As Olympics Looms, Governor Warns Rio Is "Close To Social Collapse" - (www.zerohedge.com) With feces-infested waterways, Zika-carrying mosquitoes, a collapsing economy, and political corruption that runs from top to bottom, Brazil is in trouble. All that excludes now impeached president Dilma Rousseff who refuses to step down, which has cast the country in political limbo. But just a few short weeks ahead of The Olympics, the people are revolting as Sao Paulo state governor Geraldo Alckmin warns "Rio de Janeiro is close to social collapse” after state payments to retirees have not been made. Of course, none of this matters as long as Ibovespa is soaring and Real is strengthening:

U.S. Regulators to Focus on Borrowing at Large Hedge Funds – (online.wsj.com)  Top U.S. regulators are set to focus on borrowing by the hedge-fund industry, particularly large funds, as they assess potential risks in the asset-management sector. The Financial Stability Oversight Council voted unanimously at a public meeting Monday to endorse a 27-page “update” of its more-than-two-year review of financial-stability risks tied to the asset-management industry. Treasury Secretary Jacob Lew said the oversight council, a group of senior regulators that he heads, has found that leverage in the hedge-fund industry appears to be concentrated at larger funds, though he cautioned that “greater leverage does not necessarily imply greater risk or systemic risk” and more factors need to be considered.

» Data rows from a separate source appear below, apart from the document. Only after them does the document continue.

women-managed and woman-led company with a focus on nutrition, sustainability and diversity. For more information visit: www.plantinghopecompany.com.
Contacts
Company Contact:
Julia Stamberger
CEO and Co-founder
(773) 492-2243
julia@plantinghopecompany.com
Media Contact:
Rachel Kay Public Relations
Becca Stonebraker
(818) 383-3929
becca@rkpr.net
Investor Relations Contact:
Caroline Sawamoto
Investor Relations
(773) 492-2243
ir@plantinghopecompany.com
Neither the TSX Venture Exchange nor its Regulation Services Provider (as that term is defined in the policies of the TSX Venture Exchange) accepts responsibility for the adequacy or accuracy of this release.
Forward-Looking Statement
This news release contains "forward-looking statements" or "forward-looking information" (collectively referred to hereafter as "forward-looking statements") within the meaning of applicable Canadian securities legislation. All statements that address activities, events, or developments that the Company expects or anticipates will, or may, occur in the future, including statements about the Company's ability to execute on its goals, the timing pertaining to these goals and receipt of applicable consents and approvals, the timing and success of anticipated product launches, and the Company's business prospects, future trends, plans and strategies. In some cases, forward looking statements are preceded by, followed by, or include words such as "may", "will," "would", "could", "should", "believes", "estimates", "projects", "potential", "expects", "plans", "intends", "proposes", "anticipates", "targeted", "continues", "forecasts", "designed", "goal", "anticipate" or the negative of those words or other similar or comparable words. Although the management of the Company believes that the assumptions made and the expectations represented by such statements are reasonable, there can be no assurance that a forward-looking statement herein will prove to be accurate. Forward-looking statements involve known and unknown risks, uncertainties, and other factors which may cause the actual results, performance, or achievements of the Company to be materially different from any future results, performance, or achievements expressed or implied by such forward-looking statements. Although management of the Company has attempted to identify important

Wall Street banking revenue is in free fall, and here's why - (www.cnbc.com) Fixed income, currencies and commodities trading declines hit Wall Street hard in a volatile first quarter. Goldman Sachs reported first-quarter earnings Tuesday morning that while crossing a low bar also saw a 47 percent year-over-year drop in fixed income, currencies and commodities, or FICC, to $1.66 billion. It was part of a report that showed revenue growth tumbling 40 percent, from $10.62 billion from the year-ago period to $6.34 billion in the first three months of 2016. With growing uncertainty on the horizon in the second quarter, the FICC struggle could continue. In part thanks to more central banks embracing negative interest rates, S&P Global Markets Intelligence equity analyst Kenneth Leon said more FICC pain could continue on Wall Street in 2016.

This Also Happened the Last 2 Times before Stocks Crashed - (www.wolfstreet.com) Something that happened just before the prior two market crashes, and the recessions that accompanied them, including the Great Recession, is happening again: the boom in financial engineering is starting to backfire against the companies doing it. Their credit ratings are getting slashed, and their borrowing costs are therefore rising, even while they need newly borrowed money to buy back even more shares to keep the charade going. Until the music stops. Downgrades ascribed to “shareholder compensation,” as Moody’s calls share buybacks and dividends, have been soaring, according to John Lonski, Chief Economist at Moody’s Capital Markets Research. The moving 12-month sum of Moody’s credit rating downgrades of US companies, jumped from 32 in March 2015, to 48 in December 2015, and to 61 in March 2016, nearly doubling within a year.